■ **TASK TO CARRY OUT**: Beginning at the line containing "focal_35mm: 44", repeat each line below exactly up to and including the line containing "fx_px: 1463". Do not repeat the pictures.

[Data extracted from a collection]
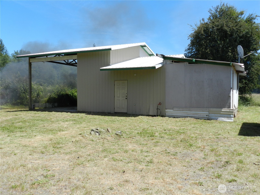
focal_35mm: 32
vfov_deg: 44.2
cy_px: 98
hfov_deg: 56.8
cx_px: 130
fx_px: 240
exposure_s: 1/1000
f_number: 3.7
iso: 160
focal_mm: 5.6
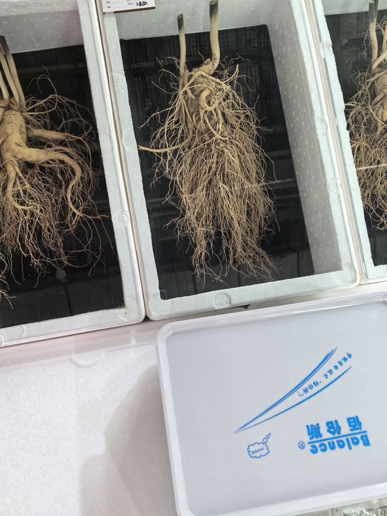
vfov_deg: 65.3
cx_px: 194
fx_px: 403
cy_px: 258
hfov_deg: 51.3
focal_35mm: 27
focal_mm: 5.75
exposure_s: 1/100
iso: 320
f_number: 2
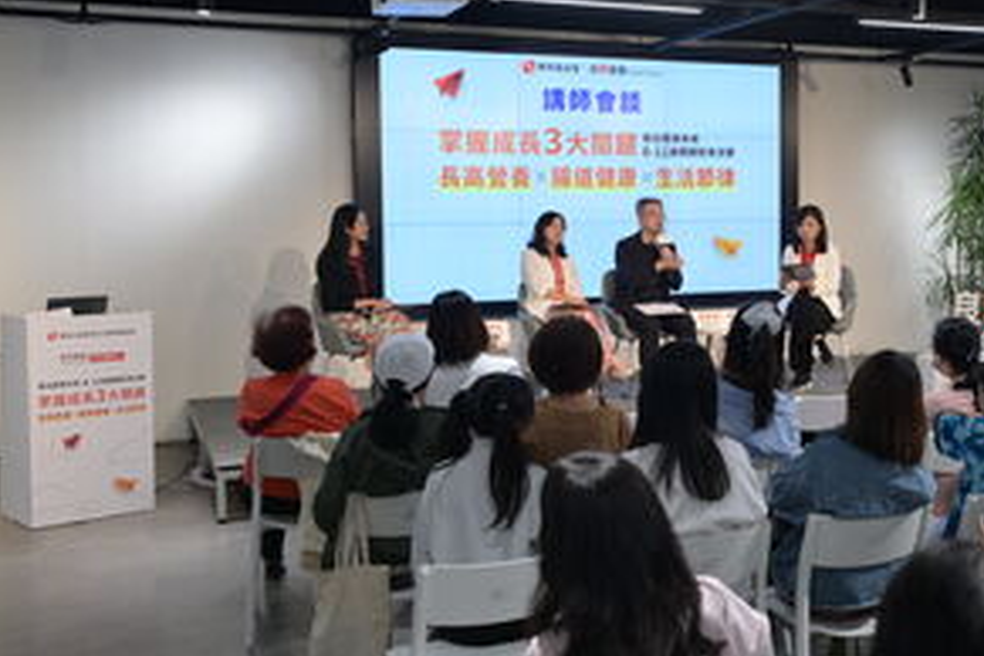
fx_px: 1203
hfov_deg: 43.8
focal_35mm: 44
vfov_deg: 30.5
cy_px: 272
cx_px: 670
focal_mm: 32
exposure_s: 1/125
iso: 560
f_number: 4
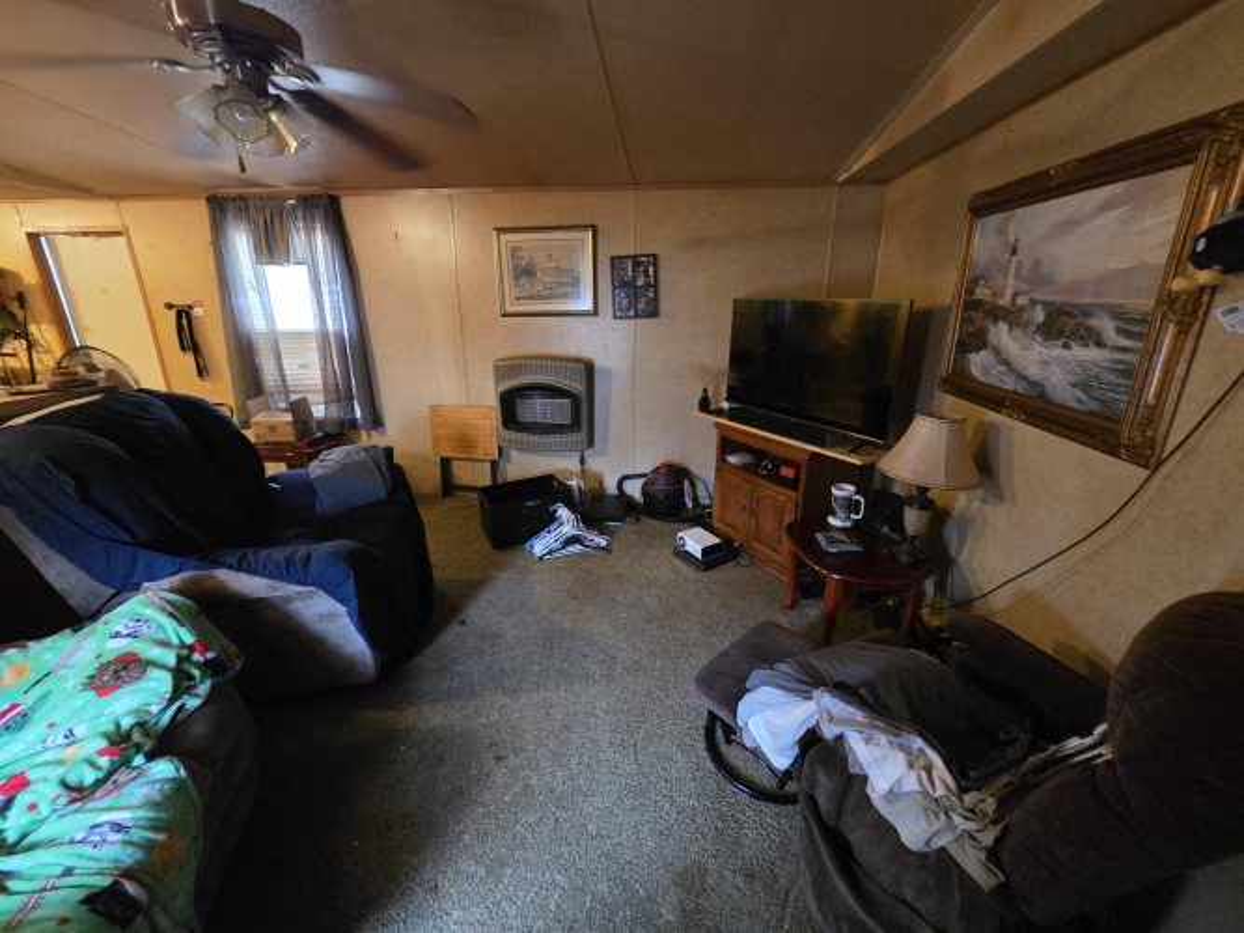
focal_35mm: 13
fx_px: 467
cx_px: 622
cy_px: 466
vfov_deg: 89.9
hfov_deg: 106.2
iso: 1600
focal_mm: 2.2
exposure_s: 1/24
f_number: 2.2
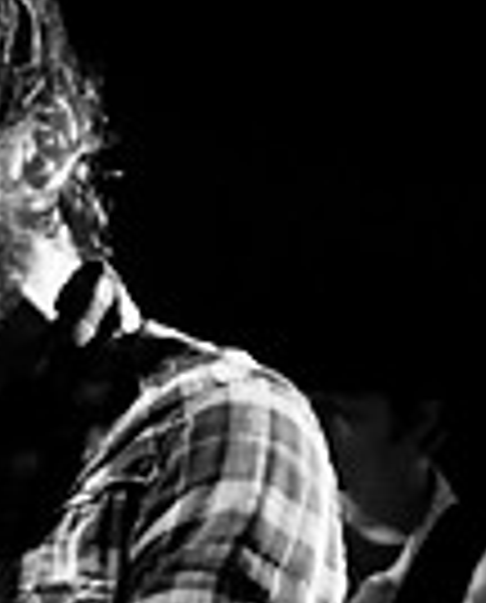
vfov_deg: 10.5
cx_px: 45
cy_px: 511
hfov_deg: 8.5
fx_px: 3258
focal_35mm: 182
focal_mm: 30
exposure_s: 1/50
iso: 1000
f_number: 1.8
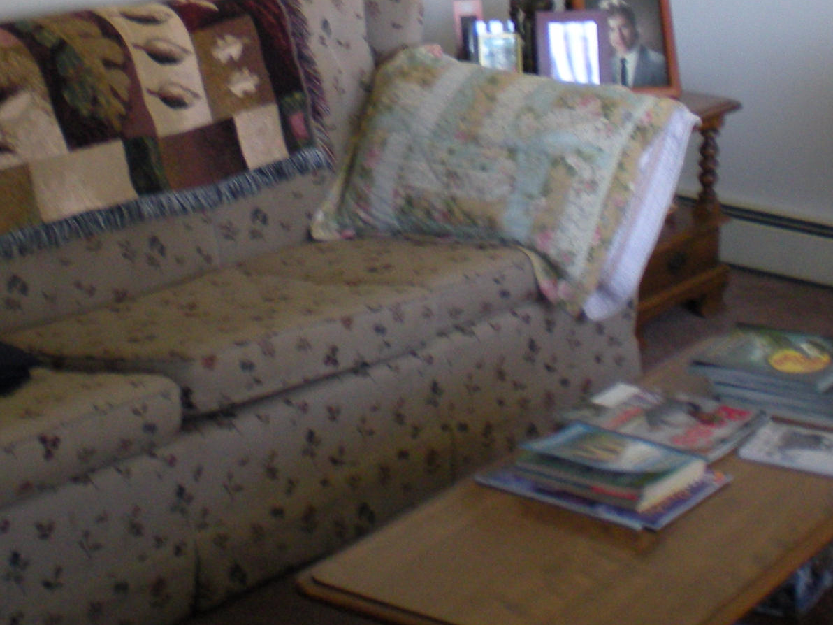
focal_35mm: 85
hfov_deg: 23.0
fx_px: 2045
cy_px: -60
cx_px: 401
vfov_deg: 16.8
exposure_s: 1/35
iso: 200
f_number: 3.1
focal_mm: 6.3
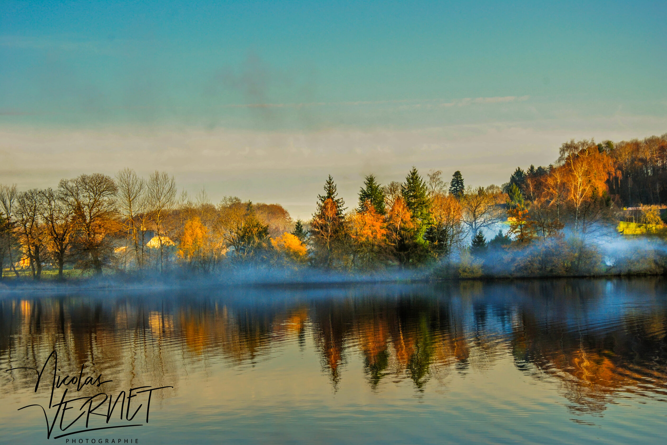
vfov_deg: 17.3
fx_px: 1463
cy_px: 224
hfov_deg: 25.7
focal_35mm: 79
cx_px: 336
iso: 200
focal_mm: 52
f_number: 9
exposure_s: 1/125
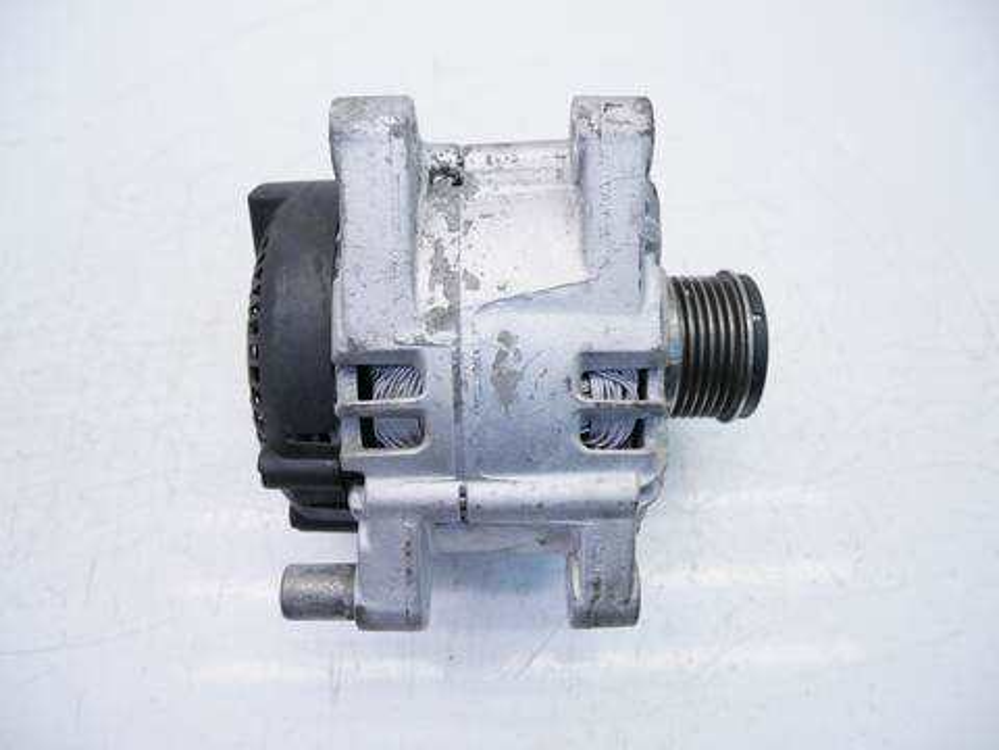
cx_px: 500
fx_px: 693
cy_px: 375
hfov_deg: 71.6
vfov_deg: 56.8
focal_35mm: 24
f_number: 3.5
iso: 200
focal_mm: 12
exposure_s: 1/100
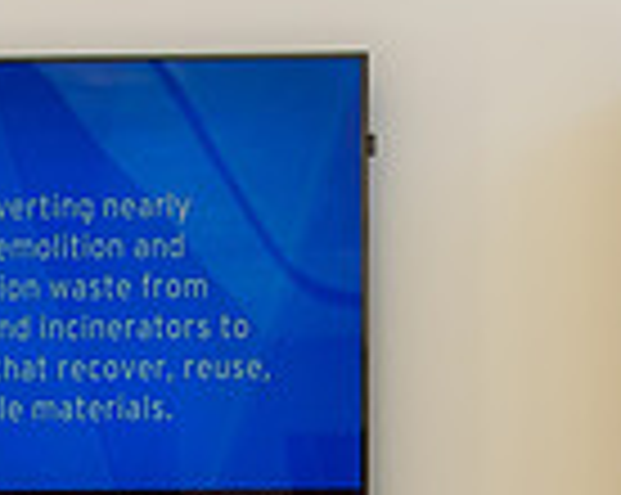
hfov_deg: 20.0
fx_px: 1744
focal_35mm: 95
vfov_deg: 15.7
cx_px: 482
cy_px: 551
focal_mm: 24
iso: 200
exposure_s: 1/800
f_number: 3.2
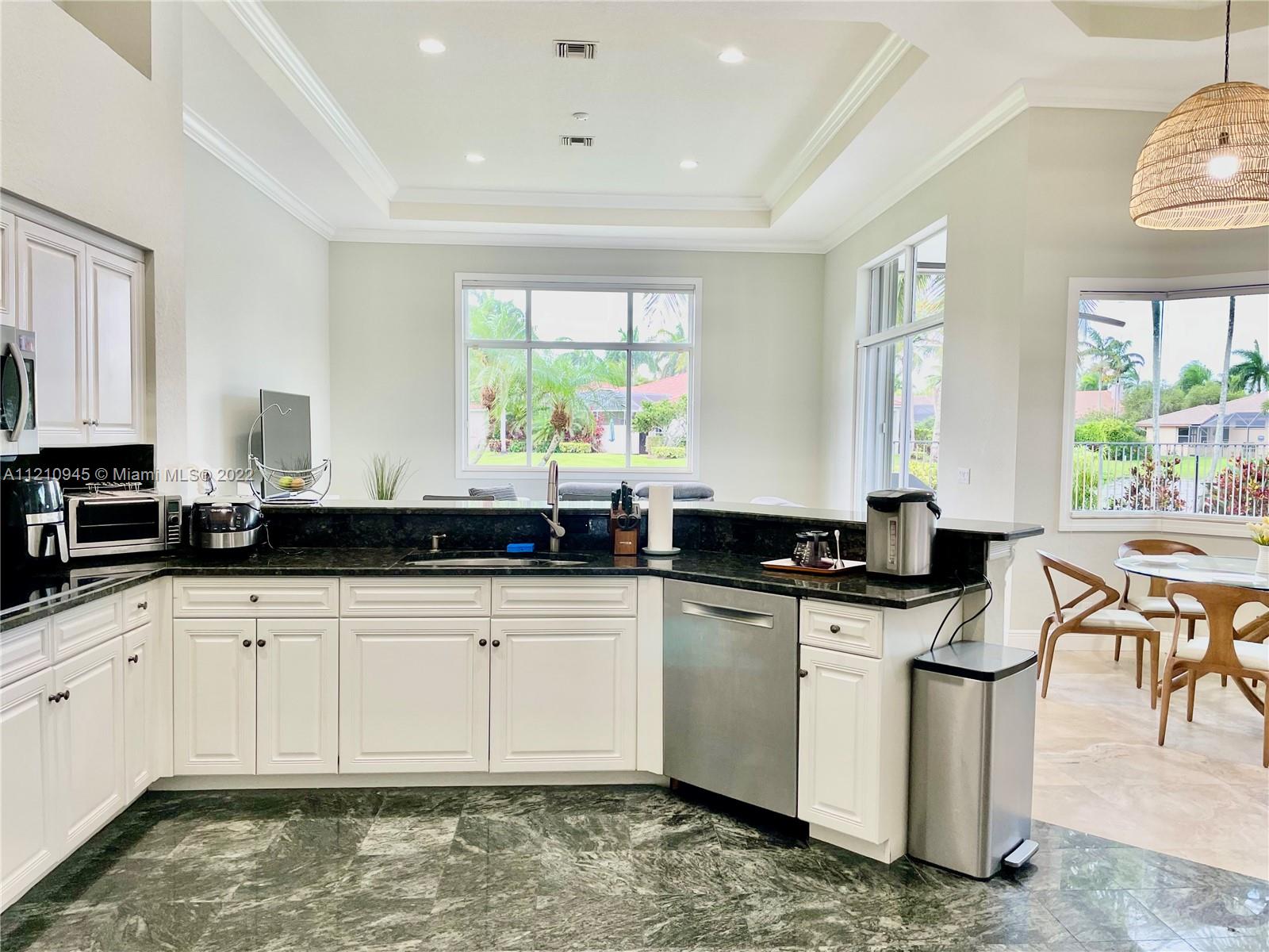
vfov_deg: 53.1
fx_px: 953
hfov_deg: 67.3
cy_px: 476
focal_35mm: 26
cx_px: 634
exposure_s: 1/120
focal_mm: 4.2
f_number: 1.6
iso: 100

■ **FINISHED EXERCISE**:
focal_35mm: 44
vfov_deg: 30.5
cy_px: 272
cx_px: 670
focal_mm: 32
exposure_s: 1/125
iso: 560
f_number: 4
focal_35mm: 13
fx_px: 467
cx_px: 622
cy_px: 466
vfov_deg: 89.9
hfov_deg: 106.2
iso: 1600
focal_mm: 2.2
exposure_s: 1/24
f_number: 2.2
vfov_deg: 10.5
cx_px: 45
cy_px: 511
hfov_deg: 8.5
fx_px: 3258
focal_35mm: 182
focal_mm: 30
exposure_s: 1/50
iso: 1000
f_number: 1.8
focal_35mm: 85
hfov_deg: 23.0
fx_px: 2045
cy_px: -60
cx_px: 401
vfov_deg: 16.8
exposure_s: 1/35
iso: 200
f_number: 3.1
focal_mm: 6.3
vfov_deg: 17.3
fx_px: 1463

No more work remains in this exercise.